I've had one run before by accident when a filter died for a few months when away, apart from the food source.
I'd guess at low stocking levels for fish, and choose your fish carefully nothing to messy for bioload, and if you are going to have some sort of constant food source like shrimp nothing thats to good at hunting them down, and either a lot of plants or some big well established ones, (my tank had two huge amazon swords thats roots covered most of the bottom of the tank, and a lot of java fern, I'm guessing between them they filter out a lot of tye nitrates etc).


----------



## messy_da_legend

try platies (which breed) and kribs (which breed and eat platies)


----------



## stepheus

Look in my signature for "Planted Golden barb tank - 1st post!" around the end of the that thread, on the 2nd page, i made a attempt of a self sufficient tank. with only MTS and blyxa being living things in the bowl. 

For a 5 feet tank, i would suggest only planting foreground plants e.g hair grass/echinodorus tenellus through the whole tank - iwagumi style and throw in some non-invasive plants like jave fern/anubias or echinodorus martii/rubin and the like. lotus will grow to the top, and stem plants will be quite messy after a while so try not to choose them. As for fauna, get something small, that breeds and that eats algae e.g. shrimp, mollies. Godspeed! make sure u post some pics when u are done.

○ ○ ○ ○ ○

**GOAL 1:** In the aquarium thread, retype the passage starting at "Look in my signature" and ending at "u are done.".
**GOAL 2:** In the aquarium thread, what were the only living things in the bowl during stepheus's attempt at a self-sufficient tank?

**LISTING:**
○ ○ ○ ○ ○

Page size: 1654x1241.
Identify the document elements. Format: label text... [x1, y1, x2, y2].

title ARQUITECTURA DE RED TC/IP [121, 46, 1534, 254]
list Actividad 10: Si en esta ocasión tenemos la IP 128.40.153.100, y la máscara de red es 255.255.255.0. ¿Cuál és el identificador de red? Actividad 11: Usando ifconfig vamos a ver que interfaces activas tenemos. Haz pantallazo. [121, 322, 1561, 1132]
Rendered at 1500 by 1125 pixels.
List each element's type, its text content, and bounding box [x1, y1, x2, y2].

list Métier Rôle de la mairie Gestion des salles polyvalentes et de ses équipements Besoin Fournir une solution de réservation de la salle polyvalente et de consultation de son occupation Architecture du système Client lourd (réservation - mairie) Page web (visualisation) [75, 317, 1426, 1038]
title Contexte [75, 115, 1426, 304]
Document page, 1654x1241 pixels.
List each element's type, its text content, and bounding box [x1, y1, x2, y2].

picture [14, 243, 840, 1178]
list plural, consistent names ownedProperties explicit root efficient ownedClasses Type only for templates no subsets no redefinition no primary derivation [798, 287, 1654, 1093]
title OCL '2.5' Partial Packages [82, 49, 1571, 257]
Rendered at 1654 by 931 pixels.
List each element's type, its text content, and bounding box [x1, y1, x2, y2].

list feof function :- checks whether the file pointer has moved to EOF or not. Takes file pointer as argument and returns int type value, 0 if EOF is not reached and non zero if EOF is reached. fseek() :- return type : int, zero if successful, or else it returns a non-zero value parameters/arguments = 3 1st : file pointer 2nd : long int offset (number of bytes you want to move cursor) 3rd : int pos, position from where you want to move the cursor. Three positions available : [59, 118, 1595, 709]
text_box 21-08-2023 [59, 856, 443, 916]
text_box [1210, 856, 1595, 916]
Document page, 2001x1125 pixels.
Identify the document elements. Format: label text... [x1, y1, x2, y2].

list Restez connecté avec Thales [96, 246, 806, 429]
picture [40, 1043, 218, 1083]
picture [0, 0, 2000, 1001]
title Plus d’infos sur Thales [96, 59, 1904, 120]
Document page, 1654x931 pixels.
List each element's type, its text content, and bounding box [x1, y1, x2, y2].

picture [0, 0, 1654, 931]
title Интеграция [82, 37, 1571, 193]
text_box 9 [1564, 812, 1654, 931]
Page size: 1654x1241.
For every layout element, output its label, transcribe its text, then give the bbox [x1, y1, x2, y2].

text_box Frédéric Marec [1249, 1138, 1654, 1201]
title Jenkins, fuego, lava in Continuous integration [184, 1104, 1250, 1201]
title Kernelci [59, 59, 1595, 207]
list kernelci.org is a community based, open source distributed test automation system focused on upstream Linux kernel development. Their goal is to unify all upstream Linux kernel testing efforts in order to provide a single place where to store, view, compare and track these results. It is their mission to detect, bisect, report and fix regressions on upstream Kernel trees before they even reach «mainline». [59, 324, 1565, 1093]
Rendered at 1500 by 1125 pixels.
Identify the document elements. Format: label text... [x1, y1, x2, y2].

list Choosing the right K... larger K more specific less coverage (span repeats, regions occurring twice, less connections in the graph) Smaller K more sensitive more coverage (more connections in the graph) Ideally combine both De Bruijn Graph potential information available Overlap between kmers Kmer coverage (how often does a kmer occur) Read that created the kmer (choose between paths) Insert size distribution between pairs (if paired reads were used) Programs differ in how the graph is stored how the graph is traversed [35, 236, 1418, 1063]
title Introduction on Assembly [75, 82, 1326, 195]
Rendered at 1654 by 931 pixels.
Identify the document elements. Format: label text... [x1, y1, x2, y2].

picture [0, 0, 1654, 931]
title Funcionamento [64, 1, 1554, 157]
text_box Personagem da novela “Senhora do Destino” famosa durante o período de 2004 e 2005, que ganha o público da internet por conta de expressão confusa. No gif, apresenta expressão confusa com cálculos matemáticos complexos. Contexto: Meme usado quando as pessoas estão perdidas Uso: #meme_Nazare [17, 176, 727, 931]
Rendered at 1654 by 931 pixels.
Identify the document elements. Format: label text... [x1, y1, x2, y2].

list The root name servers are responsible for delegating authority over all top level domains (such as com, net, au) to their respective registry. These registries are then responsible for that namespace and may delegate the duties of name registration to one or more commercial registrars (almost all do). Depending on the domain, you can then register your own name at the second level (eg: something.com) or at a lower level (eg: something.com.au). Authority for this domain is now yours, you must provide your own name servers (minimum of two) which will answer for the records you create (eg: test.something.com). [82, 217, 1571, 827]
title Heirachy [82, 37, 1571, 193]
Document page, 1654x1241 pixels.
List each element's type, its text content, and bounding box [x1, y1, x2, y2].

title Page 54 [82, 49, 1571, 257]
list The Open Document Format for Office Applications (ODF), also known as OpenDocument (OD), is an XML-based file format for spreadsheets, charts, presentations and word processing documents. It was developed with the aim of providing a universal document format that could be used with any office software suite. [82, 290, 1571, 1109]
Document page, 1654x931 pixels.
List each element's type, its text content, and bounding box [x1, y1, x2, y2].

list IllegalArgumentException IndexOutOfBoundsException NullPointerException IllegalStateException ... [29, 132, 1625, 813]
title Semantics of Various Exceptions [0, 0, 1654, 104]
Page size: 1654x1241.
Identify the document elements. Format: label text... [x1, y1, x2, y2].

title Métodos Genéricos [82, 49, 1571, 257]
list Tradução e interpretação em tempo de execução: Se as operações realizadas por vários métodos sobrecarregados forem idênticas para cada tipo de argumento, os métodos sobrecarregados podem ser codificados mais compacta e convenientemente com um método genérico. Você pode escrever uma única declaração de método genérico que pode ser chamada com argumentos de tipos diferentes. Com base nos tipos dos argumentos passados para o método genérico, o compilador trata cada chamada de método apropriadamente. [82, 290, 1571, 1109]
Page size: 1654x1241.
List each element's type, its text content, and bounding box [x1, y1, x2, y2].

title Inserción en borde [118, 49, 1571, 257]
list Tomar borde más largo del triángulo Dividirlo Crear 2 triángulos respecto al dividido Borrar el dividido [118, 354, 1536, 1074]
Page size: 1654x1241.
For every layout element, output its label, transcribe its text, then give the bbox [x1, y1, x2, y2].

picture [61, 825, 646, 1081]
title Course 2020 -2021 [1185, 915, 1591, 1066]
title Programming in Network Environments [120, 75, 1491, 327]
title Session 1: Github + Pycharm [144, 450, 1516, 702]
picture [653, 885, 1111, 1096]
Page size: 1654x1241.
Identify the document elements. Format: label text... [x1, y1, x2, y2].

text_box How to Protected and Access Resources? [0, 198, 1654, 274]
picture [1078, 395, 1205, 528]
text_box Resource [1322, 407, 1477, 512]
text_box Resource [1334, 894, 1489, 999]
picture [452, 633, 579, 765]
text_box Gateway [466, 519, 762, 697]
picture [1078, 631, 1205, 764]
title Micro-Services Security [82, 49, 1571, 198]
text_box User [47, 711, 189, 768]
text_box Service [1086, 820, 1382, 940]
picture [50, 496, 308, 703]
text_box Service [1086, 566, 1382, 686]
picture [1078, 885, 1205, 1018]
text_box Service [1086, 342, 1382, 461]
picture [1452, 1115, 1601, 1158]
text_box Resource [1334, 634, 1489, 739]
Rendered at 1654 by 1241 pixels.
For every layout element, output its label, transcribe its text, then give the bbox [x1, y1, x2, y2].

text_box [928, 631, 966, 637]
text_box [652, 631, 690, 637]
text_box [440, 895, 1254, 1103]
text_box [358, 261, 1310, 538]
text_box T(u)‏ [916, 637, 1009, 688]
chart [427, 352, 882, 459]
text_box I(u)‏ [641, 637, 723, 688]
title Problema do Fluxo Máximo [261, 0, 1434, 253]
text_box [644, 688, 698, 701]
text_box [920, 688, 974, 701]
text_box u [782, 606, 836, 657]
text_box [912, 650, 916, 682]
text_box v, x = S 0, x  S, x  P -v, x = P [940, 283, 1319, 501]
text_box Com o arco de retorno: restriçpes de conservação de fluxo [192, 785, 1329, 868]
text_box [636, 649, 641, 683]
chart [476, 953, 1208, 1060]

○ ○ ○ ○ ○

**EXERCISE RESPONSE 1:**
Look in my signature for "Planted Golden barb tank - 1st post!" around the end of the that thread, on the 2nd page, i made a attempt of a self sufficient tank. with only MTS and blyxa being living things in the bowl. 

For a 5 feet tank, i would suggest only planting foreground plants e.g hair grass/echinodorus tenellus through the whole tank - iwagumi style and throw in some non-invasive plants like jave fern/anubias or echinodorus martii/rubin and the like. lotus will grow to the top, and stem plants will be quite messy after a while so try not to choose them. As for fauna, get something small, that breeds and that eats algae e.g. shrimp, mollies. Godspeed! make sure u post some pics when u are done.

**EXERCISE RESPONSE 2:** MTS and blyxa.